Avec L’adversaire, le réalisateur Satyajit Ray s’attaque cette fois-ci à une thématique contemporaine, celle d’une société se métamorphosant en un système bureaucratique kafkaïen. Une métamorphose qui ne convient pas à tous, encore moins au personnage de Siddhartha, un étudiant à la recherche d’un travail. Le cinéaste indien part ainsi de l’expérience individuelle de ce jeune homme pour dresser le portrait d’un monde étouffant et aliénant.
À la surprise du public, le film s’ouvre sur une séquence en négatif, un procédé qui interviendra à plusieurs reprises nous permettant d’accéder à l’intériorité du protagoniste à travers des flashbacks, des rêves voire des hallucinations. Cette rupture esthétique audacieuse permet d’amplifier la dualité entre un passé dans lequel Siddhartha pouvait s’épanouir et un présent qui fait de lui un être totalement marginal.
Cette dualité n’est pas seulement temporelle, elle est avant tout spatiale. Comme chez Murnau, le personnage n’arrive pas à suivre le rythme effréné de la ville.
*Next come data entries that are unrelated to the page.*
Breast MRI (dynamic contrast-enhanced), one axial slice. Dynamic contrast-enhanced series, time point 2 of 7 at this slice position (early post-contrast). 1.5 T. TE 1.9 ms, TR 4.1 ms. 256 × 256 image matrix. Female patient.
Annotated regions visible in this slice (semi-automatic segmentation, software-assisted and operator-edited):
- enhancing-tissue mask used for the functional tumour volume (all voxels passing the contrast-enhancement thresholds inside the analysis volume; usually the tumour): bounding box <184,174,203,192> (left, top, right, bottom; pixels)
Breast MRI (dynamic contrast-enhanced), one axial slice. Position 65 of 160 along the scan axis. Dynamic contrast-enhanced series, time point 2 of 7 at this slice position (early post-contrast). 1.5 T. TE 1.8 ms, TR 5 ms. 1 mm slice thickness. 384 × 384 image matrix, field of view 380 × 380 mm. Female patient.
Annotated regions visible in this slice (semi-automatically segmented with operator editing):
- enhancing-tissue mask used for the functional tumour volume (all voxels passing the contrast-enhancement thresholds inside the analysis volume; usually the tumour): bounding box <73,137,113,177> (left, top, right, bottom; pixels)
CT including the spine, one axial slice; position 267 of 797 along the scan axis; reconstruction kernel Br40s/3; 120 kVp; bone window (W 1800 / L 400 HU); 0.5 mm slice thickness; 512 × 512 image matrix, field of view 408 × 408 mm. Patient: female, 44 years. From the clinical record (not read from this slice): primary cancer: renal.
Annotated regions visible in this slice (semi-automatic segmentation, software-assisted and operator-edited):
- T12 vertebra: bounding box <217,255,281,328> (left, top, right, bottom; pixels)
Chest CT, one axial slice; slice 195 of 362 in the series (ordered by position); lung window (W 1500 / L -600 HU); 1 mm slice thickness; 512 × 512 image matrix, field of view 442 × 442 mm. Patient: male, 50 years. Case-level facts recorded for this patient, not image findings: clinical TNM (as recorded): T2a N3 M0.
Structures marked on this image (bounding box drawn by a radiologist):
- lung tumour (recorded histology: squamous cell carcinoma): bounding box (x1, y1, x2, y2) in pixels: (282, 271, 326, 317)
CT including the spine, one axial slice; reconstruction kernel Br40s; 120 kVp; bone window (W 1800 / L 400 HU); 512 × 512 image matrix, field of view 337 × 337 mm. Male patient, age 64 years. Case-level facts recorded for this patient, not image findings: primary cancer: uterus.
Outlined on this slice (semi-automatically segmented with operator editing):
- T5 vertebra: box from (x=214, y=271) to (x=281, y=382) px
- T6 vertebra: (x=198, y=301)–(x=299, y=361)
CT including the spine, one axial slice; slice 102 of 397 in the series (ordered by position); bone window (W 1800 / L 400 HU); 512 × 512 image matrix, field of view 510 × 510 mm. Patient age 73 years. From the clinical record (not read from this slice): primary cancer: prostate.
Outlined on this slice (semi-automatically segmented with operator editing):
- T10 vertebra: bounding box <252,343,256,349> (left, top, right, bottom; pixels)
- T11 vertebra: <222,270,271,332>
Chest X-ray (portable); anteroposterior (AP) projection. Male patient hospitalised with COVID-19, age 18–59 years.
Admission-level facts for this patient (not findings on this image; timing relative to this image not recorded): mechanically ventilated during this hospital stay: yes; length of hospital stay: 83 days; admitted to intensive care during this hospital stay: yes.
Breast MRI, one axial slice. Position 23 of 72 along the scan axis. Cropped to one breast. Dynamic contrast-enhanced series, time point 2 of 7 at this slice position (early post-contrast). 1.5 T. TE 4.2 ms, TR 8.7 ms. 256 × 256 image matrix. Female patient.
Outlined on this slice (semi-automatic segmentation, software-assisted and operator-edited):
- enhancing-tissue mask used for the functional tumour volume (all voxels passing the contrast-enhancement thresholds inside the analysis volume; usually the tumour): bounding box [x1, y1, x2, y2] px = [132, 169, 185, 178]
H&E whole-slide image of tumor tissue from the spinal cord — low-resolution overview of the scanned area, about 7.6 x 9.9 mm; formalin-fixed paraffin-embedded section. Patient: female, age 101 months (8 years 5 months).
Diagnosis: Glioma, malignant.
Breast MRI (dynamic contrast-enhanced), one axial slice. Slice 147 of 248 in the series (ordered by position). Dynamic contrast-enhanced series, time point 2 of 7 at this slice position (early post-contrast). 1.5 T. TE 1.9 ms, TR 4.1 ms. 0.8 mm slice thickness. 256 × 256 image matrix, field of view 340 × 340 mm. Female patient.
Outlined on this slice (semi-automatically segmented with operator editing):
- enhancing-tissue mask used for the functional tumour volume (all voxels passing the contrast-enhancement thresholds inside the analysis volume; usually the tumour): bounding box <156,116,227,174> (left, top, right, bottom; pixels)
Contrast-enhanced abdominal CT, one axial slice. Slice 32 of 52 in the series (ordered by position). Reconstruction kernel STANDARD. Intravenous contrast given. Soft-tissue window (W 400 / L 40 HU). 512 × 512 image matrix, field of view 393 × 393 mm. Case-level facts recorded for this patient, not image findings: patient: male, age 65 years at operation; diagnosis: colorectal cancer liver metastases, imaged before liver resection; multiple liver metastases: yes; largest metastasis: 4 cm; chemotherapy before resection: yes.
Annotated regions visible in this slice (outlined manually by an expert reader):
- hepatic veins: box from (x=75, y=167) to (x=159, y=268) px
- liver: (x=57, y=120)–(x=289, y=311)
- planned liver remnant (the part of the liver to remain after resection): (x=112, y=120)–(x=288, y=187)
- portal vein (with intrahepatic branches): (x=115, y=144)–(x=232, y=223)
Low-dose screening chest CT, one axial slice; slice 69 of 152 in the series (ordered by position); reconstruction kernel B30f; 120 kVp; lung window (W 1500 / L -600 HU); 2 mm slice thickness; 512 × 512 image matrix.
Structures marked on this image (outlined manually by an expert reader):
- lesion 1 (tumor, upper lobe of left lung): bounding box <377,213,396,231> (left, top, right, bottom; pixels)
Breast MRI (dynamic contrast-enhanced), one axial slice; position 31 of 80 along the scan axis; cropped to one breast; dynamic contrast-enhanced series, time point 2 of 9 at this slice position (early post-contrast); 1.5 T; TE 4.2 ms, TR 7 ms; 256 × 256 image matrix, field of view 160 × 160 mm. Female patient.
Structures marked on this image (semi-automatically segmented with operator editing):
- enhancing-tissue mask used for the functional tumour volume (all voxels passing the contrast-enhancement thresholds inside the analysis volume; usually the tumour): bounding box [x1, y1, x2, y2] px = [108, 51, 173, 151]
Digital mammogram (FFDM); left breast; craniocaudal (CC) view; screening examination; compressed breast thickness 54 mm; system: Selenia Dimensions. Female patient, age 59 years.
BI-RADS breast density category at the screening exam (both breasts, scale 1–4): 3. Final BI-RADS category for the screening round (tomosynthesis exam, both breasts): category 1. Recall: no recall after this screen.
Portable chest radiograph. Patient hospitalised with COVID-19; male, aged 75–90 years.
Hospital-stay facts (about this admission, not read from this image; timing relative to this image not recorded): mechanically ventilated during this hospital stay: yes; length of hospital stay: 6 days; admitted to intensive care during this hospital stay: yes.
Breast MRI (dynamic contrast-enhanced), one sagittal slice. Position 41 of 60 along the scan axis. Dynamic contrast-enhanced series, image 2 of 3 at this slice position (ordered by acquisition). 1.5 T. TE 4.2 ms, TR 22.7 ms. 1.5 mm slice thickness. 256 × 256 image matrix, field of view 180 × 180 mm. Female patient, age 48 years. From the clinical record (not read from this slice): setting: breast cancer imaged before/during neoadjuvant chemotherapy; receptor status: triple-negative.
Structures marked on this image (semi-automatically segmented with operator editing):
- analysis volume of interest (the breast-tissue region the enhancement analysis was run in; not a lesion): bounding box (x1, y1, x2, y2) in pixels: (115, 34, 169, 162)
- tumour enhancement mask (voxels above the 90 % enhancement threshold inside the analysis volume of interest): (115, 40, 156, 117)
Les grands espaces qui demeuraient ruraux sont remplacés par des espaces confinés, des bus bondés... C’est dans les cadrages que Satyajit Ray a su exceller puisqu’il parvient à enfermer son personnage avec des sur-cadrages ainsi que des perspectives qui viennent écraser Siddhartha. À travers des plans éloignés de son protagoniste, le cinéaste indien crée une distance entre le jeune et cette société qui aliène et transforme ses habitants en du bétail. Le travail sur la photographie amplifie cette aliénation de l’individu puisque la lumière brute zénithale efface complètement les ombres et par extension les hommes, avec un soleil aveuglant qui écrase tout autant que la société indienne de l’ époque. C’est l’humanisme de Siddhartha qui finira par se distinguer de ses adversaires dans cet enfer bureaucratique.
Satyajit Ray a ainsi su s’emparer des ressources qu’offre le médium cinématographique et réussit à construire un film riche avec une esthétique parfaitement adapté à son fond tout en portant une problématique qui demeure d’actualité.